Republican senators boycott vote on EPA nominee
WASHINGTON — Senate Republicans boycotted a committee vote Thursday on President Obama’s nomination of Gina McCarthy to head the Environmental Protection Agency, drawing accusations of obstructionism from Democrats.
Republicans on the Senate Environment and Public Works Committee said McCarthy had not adequately responded to their requests for information, so they didn’t show up for the scheduled vote.
They want more information on how the EPA makes decisions on new regulations, how it has used private email to conduct public business, and other transparency issues.

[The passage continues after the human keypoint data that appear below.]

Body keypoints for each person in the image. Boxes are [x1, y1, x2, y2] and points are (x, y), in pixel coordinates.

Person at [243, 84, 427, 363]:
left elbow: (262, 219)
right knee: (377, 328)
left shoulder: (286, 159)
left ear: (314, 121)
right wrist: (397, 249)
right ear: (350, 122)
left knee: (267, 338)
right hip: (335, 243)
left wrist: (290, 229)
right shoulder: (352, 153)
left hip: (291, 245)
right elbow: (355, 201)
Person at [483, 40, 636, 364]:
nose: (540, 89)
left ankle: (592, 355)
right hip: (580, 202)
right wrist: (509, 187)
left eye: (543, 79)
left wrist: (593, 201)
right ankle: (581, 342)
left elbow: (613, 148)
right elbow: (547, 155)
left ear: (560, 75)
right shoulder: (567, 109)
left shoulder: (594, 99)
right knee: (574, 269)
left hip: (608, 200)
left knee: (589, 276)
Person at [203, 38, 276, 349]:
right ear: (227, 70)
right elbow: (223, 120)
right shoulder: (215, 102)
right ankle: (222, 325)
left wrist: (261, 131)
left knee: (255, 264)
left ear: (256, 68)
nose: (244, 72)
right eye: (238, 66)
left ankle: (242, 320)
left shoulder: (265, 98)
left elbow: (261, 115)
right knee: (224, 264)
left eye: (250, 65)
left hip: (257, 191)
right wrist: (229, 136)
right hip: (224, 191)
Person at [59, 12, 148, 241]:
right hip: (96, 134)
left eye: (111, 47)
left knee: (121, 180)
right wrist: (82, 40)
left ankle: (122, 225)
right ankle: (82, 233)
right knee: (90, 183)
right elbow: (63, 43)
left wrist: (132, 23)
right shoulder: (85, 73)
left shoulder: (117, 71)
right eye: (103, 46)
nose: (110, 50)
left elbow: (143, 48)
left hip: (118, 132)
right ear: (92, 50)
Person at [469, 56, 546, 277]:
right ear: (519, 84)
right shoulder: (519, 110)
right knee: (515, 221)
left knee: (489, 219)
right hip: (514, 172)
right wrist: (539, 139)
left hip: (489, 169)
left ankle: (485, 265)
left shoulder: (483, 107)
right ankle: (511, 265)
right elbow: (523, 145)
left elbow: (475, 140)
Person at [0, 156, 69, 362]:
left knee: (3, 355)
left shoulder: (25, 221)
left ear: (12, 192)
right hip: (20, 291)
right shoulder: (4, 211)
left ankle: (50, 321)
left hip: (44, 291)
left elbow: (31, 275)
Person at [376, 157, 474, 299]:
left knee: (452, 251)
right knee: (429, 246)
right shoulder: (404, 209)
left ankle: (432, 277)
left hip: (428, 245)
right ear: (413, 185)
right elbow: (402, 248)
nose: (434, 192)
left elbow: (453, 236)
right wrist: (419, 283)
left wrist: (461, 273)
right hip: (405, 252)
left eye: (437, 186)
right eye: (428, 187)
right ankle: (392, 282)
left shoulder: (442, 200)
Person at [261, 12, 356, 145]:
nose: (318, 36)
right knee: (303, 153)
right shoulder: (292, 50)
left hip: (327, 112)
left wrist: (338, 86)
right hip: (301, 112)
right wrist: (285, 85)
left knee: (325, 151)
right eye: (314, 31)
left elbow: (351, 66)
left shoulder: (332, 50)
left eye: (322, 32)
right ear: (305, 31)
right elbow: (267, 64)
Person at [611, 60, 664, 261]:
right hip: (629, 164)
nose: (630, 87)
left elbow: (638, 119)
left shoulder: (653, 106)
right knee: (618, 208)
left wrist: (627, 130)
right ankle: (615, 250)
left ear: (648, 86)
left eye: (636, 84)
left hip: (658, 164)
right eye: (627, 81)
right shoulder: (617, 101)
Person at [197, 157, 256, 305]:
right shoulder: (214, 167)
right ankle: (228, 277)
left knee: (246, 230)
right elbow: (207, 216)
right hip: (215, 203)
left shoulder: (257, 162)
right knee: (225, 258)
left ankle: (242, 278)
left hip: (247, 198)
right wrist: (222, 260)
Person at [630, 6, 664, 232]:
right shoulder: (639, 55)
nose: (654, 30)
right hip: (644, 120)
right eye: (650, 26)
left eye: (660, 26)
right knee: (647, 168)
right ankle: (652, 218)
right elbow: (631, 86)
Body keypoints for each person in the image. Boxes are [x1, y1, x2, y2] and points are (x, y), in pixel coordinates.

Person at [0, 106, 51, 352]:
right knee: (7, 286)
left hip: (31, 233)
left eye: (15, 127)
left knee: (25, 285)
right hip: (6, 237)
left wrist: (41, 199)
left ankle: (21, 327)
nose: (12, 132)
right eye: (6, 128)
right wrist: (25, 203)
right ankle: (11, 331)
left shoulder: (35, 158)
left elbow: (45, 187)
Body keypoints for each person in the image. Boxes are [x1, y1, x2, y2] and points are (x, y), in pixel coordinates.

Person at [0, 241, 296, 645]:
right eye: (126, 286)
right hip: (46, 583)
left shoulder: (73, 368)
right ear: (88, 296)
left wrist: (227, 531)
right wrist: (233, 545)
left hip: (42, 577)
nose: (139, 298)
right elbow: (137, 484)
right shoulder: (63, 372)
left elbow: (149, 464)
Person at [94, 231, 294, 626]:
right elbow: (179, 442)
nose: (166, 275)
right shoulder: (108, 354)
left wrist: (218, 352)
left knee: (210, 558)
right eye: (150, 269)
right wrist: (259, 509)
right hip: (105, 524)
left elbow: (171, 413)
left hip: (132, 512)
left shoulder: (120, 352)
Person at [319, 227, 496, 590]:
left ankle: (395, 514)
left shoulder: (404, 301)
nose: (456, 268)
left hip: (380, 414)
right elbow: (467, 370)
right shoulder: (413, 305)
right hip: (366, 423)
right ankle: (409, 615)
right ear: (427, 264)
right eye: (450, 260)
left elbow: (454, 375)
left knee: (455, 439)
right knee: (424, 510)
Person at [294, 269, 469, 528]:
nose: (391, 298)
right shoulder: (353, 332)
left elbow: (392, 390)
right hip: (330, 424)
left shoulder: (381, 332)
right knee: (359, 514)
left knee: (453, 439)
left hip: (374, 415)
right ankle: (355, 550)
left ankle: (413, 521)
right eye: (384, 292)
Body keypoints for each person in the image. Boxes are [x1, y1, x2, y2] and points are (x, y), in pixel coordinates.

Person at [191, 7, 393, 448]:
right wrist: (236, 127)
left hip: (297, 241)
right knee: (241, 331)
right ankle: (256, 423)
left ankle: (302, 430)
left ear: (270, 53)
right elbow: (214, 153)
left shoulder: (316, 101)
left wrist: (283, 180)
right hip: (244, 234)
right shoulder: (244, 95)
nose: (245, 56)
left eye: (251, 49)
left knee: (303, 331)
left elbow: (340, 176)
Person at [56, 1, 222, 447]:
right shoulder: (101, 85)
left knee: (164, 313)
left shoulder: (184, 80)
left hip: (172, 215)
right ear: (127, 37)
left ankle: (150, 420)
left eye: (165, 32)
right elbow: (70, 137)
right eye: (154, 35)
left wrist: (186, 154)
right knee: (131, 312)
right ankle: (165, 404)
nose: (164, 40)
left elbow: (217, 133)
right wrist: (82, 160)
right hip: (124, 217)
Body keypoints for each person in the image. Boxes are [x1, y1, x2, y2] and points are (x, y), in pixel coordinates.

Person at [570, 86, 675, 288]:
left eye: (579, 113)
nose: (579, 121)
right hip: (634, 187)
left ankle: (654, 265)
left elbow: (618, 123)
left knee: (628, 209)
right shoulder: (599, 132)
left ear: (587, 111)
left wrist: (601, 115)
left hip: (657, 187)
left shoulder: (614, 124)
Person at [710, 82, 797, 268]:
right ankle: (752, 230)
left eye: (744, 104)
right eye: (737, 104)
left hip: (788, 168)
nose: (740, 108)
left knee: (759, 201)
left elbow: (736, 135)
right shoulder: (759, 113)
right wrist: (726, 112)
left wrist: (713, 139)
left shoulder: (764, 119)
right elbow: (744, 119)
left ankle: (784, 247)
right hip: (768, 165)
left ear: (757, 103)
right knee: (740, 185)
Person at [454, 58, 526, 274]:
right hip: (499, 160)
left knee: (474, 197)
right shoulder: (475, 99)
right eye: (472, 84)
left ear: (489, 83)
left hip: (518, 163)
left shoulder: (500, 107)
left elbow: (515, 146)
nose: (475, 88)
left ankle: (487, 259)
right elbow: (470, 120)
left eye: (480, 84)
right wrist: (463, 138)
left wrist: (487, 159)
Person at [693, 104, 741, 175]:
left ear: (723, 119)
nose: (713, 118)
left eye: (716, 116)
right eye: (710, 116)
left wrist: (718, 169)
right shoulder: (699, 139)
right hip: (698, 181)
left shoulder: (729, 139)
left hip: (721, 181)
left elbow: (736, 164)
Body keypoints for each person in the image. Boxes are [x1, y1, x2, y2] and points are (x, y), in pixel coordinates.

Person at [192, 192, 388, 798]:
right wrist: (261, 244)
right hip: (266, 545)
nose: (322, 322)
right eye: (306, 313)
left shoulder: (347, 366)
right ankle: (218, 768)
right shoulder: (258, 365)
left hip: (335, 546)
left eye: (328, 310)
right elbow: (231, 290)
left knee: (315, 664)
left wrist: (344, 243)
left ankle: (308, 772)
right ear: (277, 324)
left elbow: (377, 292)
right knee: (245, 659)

“We’re not asking to amend any bedrock environmental laws,” Sen. John Barrasso (R-Wyo.) said. “We’re asking for access to the scientific data and reasoning behind the justification for expensive new rules and regulations that continue to cause high unemployment.”
But the committee’s Democrats said McCarthy had been asked more than 1,000 questions — a record number, according to them.
Sen. Barbara Boxer (D-Calif.) called inquiries from the panel’s Republicans excessive. The committee has 18 members, eight of them Republicans.
“It shows how obstructionist they are; it shows their pledge to do better with women voters is false,” Boxer, the committee chairwoman, said.
The thwarted vote came a day after Republican members of the Senate Committee on Health, Education, Labor and Pensions delayed a vote on Obama’s nominee to lead the Labor Department, Thomas E. Perez.
“We call on Republicans in the Senate to stop gumming up the works when it comes to the confirmation process of nominees who are enormously qualified for the jobs that the president has asked them to fill and to get about the business of confirming them,” White House Press Secretary Jay Carney said.
Boxer said the delays reflected difficulties Republicans had conceding anything to a Democratic majority. “We just had an election, and this isn’t Mr. Romney’s Cabinet or Mr. Rick Perry’s Cabinet, this is Barack Obama’s Cabinet,” she said. “So don’t be that shocked that you may not agree with [McCarthy’s] views.”
McCarthy is the former head of the EPA’s air pollution branch.
At that post, she implemented new regulations that imposed stricter carbon emissions standards on cars and light trucks and cut the amount of mercury allowed in power plant emissions.
Republicans have said those regulations cost American workers their jobs. Senate Minority Leader Mitch McConnell (R-Ky.) has called her agenda “radical.”
In a letter to Boxer, the Republican committee members said there was a precedent for their action. Democrats in 2003 boycotted President George W. Bush’s nominee to head the EPA, former Utah Gov. Mike Leavitt, because they wanted more information, the GOP senators wrote. At that time, the Republican leadership rescheduled a hearing two weeks later and a vote was held.
Boxer said she would review all available options, “including changing the rules of this committee,” to pass McCarthy’s nomination to the full Senate, where it could face more difficulties if Republicans insist on a 60-vote threshold.